His mom titters. “You know I’m so happy to have you home, right?” Izuku nods against her. “I just want you to be happy. We both do.” His dad hums in agreement. She pulls back slightly, leaving Izuku to sit under his own power again. “You could always go back and live with your father again, wait a few more years. That’s all I’m saying. Are you sure this is what you want? What if they don’t let you in?” She waves the form in her hand a bit as she talks.
Izuku hears the unsaid because you don’t have a Quirk , that she only voices when she’s talking to his dad and they think he can’t hear them. He averts his eyes. He can’t look at his mom right now. He doesn’t want to see the pity in her eyes.
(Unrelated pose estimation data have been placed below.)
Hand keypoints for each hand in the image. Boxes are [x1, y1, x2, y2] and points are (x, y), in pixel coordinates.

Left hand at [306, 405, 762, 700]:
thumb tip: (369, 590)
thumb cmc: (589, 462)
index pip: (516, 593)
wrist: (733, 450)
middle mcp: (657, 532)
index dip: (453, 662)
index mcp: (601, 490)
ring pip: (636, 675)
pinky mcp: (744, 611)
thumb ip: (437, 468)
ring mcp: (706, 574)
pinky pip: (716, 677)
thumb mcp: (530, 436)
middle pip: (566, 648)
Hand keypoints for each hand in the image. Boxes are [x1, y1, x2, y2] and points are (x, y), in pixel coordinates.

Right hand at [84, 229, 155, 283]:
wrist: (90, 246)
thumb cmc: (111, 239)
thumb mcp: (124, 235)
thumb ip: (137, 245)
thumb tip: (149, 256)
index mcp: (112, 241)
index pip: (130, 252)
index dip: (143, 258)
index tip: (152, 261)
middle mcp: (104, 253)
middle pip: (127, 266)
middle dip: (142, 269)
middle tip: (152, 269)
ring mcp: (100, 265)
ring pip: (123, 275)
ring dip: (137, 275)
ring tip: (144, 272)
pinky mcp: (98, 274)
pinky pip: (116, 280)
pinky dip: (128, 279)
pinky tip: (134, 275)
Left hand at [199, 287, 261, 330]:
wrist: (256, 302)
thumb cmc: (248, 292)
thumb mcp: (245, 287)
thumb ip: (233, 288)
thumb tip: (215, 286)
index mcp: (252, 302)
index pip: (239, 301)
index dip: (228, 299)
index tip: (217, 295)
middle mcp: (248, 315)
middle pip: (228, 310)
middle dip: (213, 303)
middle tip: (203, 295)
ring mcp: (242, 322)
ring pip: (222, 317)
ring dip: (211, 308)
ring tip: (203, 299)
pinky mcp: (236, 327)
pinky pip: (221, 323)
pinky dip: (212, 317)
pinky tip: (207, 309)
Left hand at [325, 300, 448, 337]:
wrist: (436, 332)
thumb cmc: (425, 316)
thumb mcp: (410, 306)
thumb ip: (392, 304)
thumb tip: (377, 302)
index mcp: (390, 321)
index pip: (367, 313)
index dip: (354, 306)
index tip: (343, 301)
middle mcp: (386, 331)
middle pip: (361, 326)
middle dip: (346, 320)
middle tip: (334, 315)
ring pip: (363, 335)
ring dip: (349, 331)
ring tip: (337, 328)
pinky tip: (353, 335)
His dad speaks up. “Well Inko honey, he can always apply and if he doesn’t make it, we can figure something out. Besides, it’s just the first week, we have to give it time, right?”
His mom ruffles his hair and makes a hum that doesn’t quite sound agreeing. “I suppose so.” She presses a kiss to the top of Izuku’s head. The kiss she gives his father is the same one he’s always seen them sign off their calls with. It’s almost like blowing a kiss, hand to lips and waved out, but they reach out and linger their fingers against the video picture of each other after. Tonight, his mom puckers her lips and gives another muah before stepping out. “I’m going to start cooking supper.” She gently pulls the door closed behind her.
The silence she leaves isn’t as comfortable as the atmosphere before she walked in, and even his dad gently asking him with questions about the draft for his Best Jeanist post before he hangs up doesn’t clear the cloud of doubt that’s settled around Izuku’s heart.